Use these to synthesize an answer to the question: {question}
"""

prompt = ChatPromptTemplate.from_template(template)

final_rag_chain = (
    prompt
    | llm
    | StrOutputParser()
)

final_rag_chain.invoke({"context":context,"question":question})

"The main components of an LLM-powered autonomous agent system include planning, subgoal decomposition, reflection and refinement, and memory.
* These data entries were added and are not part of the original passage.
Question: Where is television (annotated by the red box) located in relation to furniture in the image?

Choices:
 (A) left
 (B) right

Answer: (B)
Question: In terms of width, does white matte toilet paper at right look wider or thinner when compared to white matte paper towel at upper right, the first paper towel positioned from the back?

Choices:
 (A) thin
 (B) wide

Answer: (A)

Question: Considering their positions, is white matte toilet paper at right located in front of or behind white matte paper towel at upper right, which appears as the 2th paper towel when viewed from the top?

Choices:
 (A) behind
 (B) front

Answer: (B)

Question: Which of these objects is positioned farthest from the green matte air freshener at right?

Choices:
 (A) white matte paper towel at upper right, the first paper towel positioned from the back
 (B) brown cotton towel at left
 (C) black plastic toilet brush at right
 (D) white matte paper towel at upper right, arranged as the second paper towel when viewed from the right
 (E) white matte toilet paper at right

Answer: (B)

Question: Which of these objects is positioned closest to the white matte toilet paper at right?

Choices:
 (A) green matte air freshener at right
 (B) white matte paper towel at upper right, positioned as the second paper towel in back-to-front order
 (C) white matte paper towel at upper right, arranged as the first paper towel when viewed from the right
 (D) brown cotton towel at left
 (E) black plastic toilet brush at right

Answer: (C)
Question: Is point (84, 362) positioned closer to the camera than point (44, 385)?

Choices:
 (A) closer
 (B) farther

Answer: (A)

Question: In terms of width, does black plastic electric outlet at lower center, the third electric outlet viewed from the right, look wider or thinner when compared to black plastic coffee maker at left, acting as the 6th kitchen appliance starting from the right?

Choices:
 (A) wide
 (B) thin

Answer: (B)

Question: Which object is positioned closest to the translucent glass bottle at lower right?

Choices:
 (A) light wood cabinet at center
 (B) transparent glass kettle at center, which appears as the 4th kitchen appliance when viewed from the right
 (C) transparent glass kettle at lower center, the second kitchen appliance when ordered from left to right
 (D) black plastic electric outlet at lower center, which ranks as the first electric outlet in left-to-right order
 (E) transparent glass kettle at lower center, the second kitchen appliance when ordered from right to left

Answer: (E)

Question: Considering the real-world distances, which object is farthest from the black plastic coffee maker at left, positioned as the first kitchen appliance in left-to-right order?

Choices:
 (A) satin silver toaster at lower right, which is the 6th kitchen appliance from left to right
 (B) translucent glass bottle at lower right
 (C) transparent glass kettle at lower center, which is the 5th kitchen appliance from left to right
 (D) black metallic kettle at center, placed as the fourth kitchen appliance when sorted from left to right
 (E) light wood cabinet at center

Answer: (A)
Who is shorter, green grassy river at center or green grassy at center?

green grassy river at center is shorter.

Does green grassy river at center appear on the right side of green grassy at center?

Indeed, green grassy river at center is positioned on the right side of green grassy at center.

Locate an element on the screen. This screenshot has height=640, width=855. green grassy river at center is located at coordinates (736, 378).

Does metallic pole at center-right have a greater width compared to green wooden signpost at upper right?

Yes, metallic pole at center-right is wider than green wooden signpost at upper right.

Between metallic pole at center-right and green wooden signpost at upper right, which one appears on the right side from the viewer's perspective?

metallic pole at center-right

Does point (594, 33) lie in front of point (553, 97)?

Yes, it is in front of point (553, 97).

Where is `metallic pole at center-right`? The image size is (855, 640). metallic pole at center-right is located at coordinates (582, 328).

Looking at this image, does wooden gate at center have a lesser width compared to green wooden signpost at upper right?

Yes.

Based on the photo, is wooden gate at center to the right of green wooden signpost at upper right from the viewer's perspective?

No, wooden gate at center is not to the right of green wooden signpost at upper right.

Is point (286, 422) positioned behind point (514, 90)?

Planning involves breaking down tasks into smaller subgoals, while reflection allows the agent to learn from past actions. Memory is essential for storing information and experiences for future decision-making. These components work together to enable autonomous behavior by guiding decision-making processes and task execution, ultimately enhancing the model's performance on complex tasks."